__Your goal__
According to the notes on learning disabilities, why does Rourke treat autism as separate from nonverbal learning disabilities while seeing Asperger's as overlapping with them? Answer in one to three sentences.

NONVERBAL LEARNING DISABILITIES (Rt. hem LD’s)

Problems with math, handwriting, and social cognition (all believed to be rt. hemisphere fxns)

  • Math deficits – fundamental conceptual problems in understanding mathematics (w/c may be secondary to deficits in spatial cognition); difficulties with visuo-spatial problems makes it hard for kids to understand complex visual-spatial concepts
  • Dyslexia and “rt. hem LD’s” – re: there is a frequent co-occurrence of math and handwriting problems with dyslexia, but their symptoms generally differ from those seen in children with only math and/or handwriting deficits
    • Handwriting deficits linked to linguistic or motor sequencing problems, not spatial processing
    • Presenting symptoms – initial presentation may suggest an emotional or motivational problem (e.g., not turning in homework, power struggle); may be late in acquiring a good grip of the pencil (may still hold it awkwardly), may be less adept on the jungle gym; eye-hand coordination tends to be weak and difficulty finding their way in new places.
    • Etiology – some genetic syndromes w/c produces these symptoms (e.g., Turner syndrome and fragile X in females (most males with fragile X are MR so do not exhibit the LD’s); Rourke feels there is quite an overlap between NVLD and Asperger’s, but considers Autism to be a separate entity due to its greater language pathology)

ATTENTION DEFICIT DISORDER

  • ADD – developmentally inappropriate levels of inattention, impulsivity, and, often, overactivity
  • Associated neurochemical defect may involve dopaminergic system or noradrenergic system
  • Epidemiological surveys suggest as many as 49% of boys and 27% of girls are described as inattentive by their teachers (i.e., relatively common in normal children)
    • Serious deficits occur in 3-10% of school-age children (i.e., most prevalent of all childhood neuropsychological disorders) – most diagnosed ADD
    • Attention deficits also common in, e.g., autism, PDD, depression, conduct disorder, LD, as well as CHI, leukemia (plus tx for), epilepsy (and tx for), anoxia/hypoxia, tic disorders (up to 70% of Tourette’s), lead/toxin poisoning, exposure to biological hazards during perinatal period

ASSESSMENT OF LEARNING DISABILITIES

  • History, including
    • prenatal/perinatal stress factors
    • early development and milestones,
    • medical history (child and family)

__Record excerpts__
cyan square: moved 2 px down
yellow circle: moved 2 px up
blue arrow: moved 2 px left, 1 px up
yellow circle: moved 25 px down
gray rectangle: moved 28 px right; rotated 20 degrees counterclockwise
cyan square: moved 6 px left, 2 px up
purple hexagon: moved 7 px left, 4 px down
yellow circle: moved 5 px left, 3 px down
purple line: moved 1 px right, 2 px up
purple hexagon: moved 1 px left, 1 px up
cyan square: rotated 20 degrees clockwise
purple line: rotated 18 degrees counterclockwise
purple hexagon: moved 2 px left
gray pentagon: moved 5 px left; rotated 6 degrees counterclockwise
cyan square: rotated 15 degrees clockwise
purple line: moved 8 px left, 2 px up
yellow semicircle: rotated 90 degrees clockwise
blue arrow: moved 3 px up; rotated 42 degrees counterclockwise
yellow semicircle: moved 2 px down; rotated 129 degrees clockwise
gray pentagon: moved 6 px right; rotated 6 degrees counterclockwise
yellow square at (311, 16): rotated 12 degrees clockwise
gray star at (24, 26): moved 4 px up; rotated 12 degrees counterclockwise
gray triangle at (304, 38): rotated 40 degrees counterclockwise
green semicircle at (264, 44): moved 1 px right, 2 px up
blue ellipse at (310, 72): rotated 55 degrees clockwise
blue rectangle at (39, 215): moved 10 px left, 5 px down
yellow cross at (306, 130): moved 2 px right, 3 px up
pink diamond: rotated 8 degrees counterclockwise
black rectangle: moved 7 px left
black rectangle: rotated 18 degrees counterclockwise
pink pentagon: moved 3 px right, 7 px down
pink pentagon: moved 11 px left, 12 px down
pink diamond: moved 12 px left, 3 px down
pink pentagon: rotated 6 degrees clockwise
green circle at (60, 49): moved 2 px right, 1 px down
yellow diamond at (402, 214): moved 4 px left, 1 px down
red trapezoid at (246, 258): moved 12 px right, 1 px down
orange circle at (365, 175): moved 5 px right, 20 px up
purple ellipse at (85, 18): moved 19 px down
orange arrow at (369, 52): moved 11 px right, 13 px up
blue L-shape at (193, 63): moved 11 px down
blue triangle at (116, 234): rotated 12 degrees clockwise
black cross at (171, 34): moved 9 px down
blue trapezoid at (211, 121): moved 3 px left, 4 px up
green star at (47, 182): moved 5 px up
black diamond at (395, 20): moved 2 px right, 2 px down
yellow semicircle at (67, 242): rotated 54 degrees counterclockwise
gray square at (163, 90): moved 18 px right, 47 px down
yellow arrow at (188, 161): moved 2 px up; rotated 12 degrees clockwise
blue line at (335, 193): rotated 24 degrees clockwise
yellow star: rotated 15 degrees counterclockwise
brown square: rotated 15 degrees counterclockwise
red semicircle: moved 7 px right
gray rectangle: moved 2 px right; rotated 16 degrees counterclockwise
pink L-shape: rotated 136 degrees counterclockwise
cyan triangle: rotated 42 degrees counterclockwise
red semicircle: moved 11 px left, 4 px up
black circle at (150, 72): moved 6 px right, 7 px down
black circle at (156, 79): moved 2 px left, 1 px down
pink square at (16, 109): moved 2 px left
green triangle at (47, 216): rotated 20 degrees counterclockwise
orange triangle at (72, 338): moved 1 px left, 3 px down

__Exercise output__
Rourke sees a large overlap between nonverbal learning disabilities and Asperger's. He considers autism a separate entity because it involves greater language pathology.